---- STUDY MATERIAL

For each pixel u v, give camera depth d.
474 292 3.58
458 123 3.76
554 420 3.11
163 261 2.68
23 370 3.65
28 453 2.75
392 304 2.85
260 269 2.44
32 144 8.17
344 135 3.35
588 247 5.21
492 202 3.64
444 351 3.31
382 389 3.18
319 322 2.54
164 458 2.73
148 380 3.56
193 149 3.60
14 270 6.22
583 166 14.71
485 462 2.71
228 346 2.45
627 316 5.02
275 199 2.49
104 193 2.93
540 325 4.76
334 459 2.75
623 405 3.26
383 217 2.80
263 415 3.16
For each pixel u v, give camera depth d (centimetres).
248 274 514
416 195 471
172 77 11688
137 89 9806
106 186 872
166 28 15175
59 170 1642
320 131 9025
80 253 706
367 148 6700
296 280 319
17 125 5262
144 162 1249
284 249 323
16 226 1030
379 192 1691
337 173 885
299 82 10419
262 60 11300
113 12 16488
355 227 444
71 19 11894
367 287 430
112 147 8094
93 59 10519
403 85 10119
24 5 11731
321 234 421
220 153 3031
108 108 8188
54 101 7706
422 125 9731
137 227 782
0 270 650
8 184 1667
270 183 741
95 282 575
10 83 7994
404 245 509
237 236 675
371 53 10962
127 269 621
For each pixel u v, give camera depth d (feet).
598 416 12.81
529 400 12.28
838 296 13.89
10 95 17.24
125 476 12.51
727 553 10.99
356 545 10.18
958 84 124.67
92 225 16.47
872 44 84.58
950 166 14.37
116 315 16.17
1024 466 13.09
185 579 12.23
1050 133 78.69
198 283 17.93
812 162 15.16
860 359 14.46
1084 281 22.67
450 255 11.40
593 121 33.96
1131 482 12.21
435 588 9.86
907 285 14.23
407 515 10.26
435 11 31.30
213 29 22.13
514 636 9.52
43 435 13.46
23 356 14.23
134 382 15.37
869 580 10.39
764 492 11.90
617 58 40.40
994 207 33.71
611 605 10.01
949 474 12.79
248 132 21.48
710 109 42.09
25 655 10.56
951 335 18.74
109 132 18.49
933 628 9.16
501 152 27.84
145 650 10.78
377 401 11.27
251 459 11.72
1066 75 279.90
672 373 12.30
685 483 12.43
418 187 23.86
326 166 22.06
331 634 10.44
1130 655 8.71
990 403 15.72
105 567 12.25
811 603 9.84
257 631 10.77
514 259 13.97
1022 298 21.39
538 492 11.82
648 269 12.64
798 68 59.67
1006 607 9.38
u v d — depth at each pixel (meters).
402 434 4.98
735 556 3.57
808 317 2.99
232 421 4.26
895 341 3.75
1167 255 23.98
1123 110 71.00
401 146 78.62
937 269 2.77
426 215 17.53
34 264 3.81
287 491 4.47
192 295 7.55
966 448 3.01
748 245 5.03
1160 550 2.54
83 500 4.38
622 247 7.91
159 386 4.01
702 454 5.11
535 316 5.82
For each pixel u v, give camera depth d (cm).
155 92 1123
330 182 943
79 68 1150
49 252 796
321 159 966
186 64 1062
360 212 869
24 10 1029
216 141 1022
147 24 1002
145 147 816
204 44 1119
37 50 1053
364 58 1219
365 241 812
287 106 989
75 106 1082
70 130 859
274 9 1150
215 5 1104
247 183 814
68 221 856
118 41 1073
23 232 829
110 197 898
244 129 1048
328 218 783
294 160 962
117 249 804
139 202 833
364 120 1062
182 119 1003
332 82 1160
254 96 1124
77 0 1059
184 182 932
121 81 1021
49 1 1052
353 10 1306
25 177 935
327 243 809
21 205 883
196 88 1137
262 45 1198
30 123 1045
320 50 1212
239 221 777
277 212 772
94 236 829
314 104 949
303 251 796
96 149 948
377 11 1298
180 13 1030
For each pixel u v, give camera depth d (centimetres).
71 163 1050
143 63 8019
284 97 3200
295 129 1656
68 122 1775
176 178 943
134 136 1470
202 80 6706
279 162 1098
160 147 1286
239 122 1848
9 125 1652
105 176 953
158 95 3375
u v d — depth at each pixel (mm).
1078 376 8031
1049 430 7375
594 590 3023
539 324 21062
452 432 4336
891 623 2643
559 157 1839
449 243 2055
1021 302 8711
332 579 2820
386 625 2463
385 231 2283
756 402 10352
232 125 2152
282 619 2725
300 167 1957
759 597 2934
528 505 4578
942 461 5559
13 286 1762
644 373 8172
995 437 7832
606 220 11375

--------

TASK DIRECTIONS
Your task is to restate, word for word, the lines from the beginning of the records to the line with "228 346 2.45", inclusive.

RESPONSE AREA
For each pixel u v, give camera depth d.
474 292 3.58
458 123 3.76
554 420 3.11
163 261 2.68
23 370 3.65
28 453 2.75
392 304 2.85
260 269 2.44
32 144 8.17
344 135 3.35
588 247 5.21
492 202 3.64
444 351 3.31
382 389 3.18
319 322 2.54
164 458 2.73
148 380 3.56
193 149 3.60
14 270 6.22
583 166 14.71
485 462 2.71
228 346 2.45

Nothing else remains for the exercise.